Les Chambres fédérales ne veulent pas de l’élection du Conseil fédéral par le peuple. Le Conseil national, au terme d’un long débat de près de cinq heures, avec une quarantaine d’orateurs, a refusé par 128 voix contre 43 (UDC), de soutenir l’initiative populaire de l’UDC qui demande de passer d’une élection par l’Assemblée fédérale à un système électoral majoritaire à deux tours, avec deux sièges réservés à la minorité latine. En septembre, le Conseil des Etats avait déjà refusé de recommander l’acceptation de l’initiative par 35 voix contre 6. L’initiative n’a même pas obtenu le soutien de tous les députés de l’UDC.
La question de la représentation des minorités latines a été au cœur du débat, car le système choisi par l’UDC ne garantirait pas un siège automatiquement à la minorité italophone, mise en concurrence avec la Suisse romande. La socialiste vaudoise Cesla Amarelle proposait en effet un contre-projet direct qui ferait passer le Conseil fédéral de 7 à 9 membres, avec une garantie de représentation équitable pour les minorités linguistiques.

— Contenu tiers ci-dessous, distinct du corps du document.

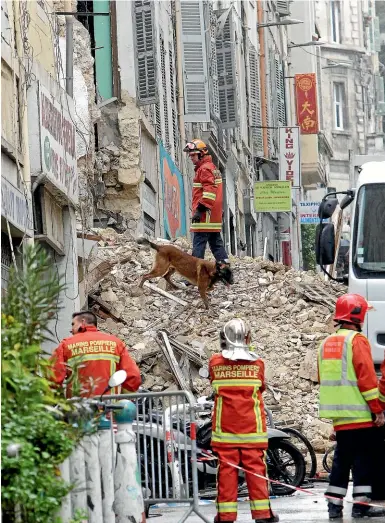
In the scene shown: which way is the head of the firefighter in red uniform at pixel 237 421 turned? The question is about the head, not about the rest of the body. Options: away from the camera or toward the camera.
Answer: away from the camera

Une proposition refusée par une nette majorité du parlement par 120 voix contre 61.
Combattue par une large majorité du centre droite et de la gauche, l’initiative a toutefois reçu quelques soutiens de principe à gauche, dans les rangs socialistes et écologistes. Mais au vote, ces voix se sont abstenues. Pour l’UDC, ce texte complète les droits populaires et permet d’éviter le petit jeu «indigne» et les intrigues des partis avant l’élection au Conseil fédéral, a insisté Christoph Mörgeli (UDC/ZH). Ce système de l’élection du gouvernement par le peuple fonctionne bien dans tous les cantons, et ce serait sous-estimer la capacité des citoyens d’opérer de bons choix que de les priver de cette possibilité au niveau fédéral.
Sur le principe, il est difficile de refuser un élargissement des droits populaires, a justifié à son tour le Vert zurichois Bastien Girod, prêt à soutenir la proposition de l’UDC. Et il est vrai qu’à plusieurs reprises les socialistes ont été à l’origine d’initiatives ou d’interventions parlementaires allant dans ce sens. Notamment en 1900 et 1942 par le biais d’initiatives populaires. Mais c’était essentiellement parce que la gauche de l’époque avait le sentiment de ne pas être représentée à sa juste valeur au gouvernement.
La plupart des orateurs ont toutefois reproché à l’UDC d’avoir réagi sous le coup de l’émotion après la non-réélection de Christoph Blocher au Conseil fédéral. L’initiative menacerait en la collégialité en contraignant le Conseil fédéral à une campagne permanente. Elle déséquilibrerait le rapport entre les pouvoirs en renforçant le poids du Conseil fédéral au détriment du parlement, a prévenu le rapporteur de la commission, le socialiste zurichois Andreas Gross.
En fait, a dénoncé le socialiste vaudois Roger Nordmann, le véritable but de l’UDC avec cette initiative est de bloquer le système politique actuel, qui fonctionne bien, en basculant dans une campagne électorale permanente.
L’UDC a raté l’occasion de trouver des alliés à gauche, a regretté le socialiste argovien Cédric Wermuth, car son texte ne prévoit aucune règle pour assurer la transparence financière des campagnes électorales et ne propose pas une solution équilibrée pour la représentation des minorités. Avec le Valaisan Mathias Reynard, il prépare une initiative parlementaire pour une élection du Conseil fédéral par le peuple, mais avec des règles de transparence et une répartition de la provenance régionale des élus.
Attention au déséquilibre entre les pouvoirs, a mis en garde la conseillère fédérale Simonetta Sommaruga, car le rôle de contrôle de l’exécutif par le législatif serait remis en cause. De plus, on assisterait à une centralisation du pouvoir politique dans des partis nationaux, qui auront le pouvoir de désigner leurs candidats, au lieu des partis cantonaux. Le coût des campagnes nationales serait astronomique.